_Source excerpt:_
+--

Columbia's Mystery Object: Radar Signature Testing

Experts of the independent Columbia Accident Investigation Board (CAIB) continue to analyze what floated free from Columbia during day two of its 16-day mission. The object was detected by military tracking radar, apparently dislodged from the space plane shortly after it fired maneuvering jets.

One leading candidate for the piece that appears to have departed from Columbia is a carrier panel. Carrier panels bridge the space plane's ceramic tiles and the larger carbon fiber panels. They are shaped like horseshoes, bolted to the leading edge segments of the shuttle's wings and face extremely high temperatures during reentry.

The mysterious object drifted through space for two days before reentering the atmosphere. As reported earlier by SPACE.com, a data processing error prevented Air Force analysts from recognizing that the object had come from Columbia - and then only after the space plane and its crew were lost on February 1.

+--

_Task set:_
1 - Please print part of the passage on Columbia's mystery object word for word. Begin at the words "Experts of the" and stop after "temperatures during reentry.".
2 - Decide whether each statement agrees with the passage on Columbia's mystery object. Answer yes or no and quote the deciding words. (a) Military tracking radar detected the object. (b) Carrier panels have a horseshoe shape. (c) The object reentered the atmosphere on the same day it came loose.
3 - Go on with the passage on Columbia's mystery object from the point where it ends.

_Provided information:_
+--

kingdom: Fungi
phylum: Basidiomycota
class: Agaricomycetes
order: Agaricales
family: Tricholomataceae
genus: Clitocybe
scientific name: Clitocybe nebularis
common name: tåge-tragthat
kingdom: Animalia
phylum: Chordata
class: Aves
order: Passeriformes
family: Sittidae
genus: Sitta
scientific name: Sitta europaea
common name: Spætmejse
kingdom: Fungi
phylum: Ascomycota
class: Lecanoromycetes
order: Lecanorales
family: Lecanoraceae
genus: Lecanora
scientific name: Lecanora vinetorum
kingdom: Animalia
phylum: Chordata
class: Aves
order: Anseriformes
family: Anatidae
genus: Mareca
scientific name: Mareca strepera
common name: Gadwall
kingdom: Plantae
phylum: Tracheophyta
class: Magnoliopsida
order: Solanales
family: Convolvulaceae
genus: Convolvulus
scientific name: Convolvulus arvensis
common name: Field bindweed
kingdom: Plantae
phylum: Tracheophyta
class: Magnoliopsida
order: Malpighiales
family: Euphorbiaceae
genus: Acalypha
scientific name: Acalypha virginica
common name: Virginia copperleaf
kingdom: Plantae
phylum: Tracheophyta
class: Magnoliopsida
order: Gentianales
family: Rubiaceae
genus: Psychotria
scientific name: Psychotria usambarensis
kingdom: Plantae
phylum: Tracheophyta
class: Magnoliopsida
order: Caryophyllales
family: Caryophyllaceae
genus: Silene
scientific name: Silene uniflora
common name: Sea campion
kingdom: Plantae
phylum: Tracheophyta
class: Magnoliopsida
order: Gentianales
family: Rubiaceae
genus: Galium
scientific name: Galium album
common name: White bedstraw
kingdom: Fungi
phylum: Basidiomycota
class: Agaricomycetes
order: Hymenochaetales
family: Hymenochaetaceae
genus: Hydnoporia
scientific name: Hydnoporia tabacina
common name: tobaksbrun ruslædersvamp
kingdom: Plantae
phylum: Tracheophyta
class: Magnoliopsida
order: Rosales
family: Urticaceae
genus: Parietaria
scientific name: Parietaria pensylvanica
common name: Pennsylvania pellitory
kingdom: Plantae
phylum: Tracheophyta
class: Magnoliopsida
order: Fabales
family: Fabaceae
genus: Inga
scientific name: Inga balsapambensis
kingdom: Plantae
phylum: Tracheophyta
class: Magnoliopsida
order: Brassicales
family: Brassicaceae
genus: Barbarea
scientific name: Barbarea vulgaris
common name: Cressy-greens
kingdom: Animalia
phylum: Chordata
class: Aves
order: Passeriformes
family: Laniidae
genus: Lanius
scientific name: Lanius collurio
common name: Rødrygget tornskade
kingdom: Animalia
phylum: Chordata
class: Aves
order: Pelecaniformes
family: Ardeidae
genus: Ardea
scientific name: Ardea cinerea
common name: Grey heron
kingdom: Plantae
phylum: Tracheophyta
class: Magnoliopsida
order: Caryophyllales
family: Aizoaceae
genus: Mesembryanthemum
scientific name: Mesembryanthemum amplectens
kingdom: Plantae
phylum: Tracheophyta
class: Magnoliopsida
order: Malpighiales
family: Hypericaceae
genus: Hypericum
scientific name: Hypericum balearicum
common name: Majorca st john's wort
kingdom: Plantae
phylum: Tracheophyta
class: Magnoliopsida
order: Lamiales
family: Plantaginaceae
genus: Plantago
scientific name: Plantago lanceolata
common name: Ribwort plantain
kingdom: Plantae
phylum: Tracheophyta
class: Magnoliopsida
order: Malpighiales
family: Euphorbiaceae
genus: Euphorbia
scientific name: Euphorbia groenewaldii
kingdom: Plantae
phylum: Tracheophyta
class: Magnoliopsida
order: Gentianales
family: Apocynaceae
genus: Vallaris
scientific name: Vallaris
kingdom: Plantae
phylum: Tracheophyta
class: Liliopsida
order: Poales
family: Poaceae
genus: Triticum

+--

_Answers for this exercise:_
1 -
Experts of the independent Columbia Accident Investigation Board (CAIB) continue to analyze what floated free from Columbia during day two of its 16-day mission. The object was detected by military tracking radar, apparently dislodged from the space plane shortly after it fired maneuvering jets.

One leading candidate for the piece that appears to have departed from Columbia is a carrier panel. Carrier panels bridge the space plane's ceramic tiles and the larger carbon fiber panels. They are shaped like horseshoes, bolted to the leading edge segments of the shuttle's wings and face extremely high temperatures during reentry.

2 -
(a) Yes: "The object was detected by military tracking radar"
(b) Yes: "They are shaped like horseshoes"
(c) No: "The mysterious object drifted through space for two days before reentering the atmosphere."

3 -
CAIB study teams are looking into the prospect that a damaged section of Columbia's thermal protection system may be the object seen by radar. NASA has supplied nearly 30 different shuttle-related items, used in radar signature tests to help pinpoint what the free-floating hardware may have been.

Ground testing has included portions of a shuttle's leading edge wing material, made of reinforced carbon-carbon, and other related hardware, such as a carrier panel, said Tyrone Woodyard, a CAIB spokesman.

Woodyard told SPACE.com that radar signature tests are still underway, with a few other possible candidate items recently added. "They have one or two pieces of the shuttle they want to take through tests before they confidently conclude that [the object] was most likely a carrier panel," he said.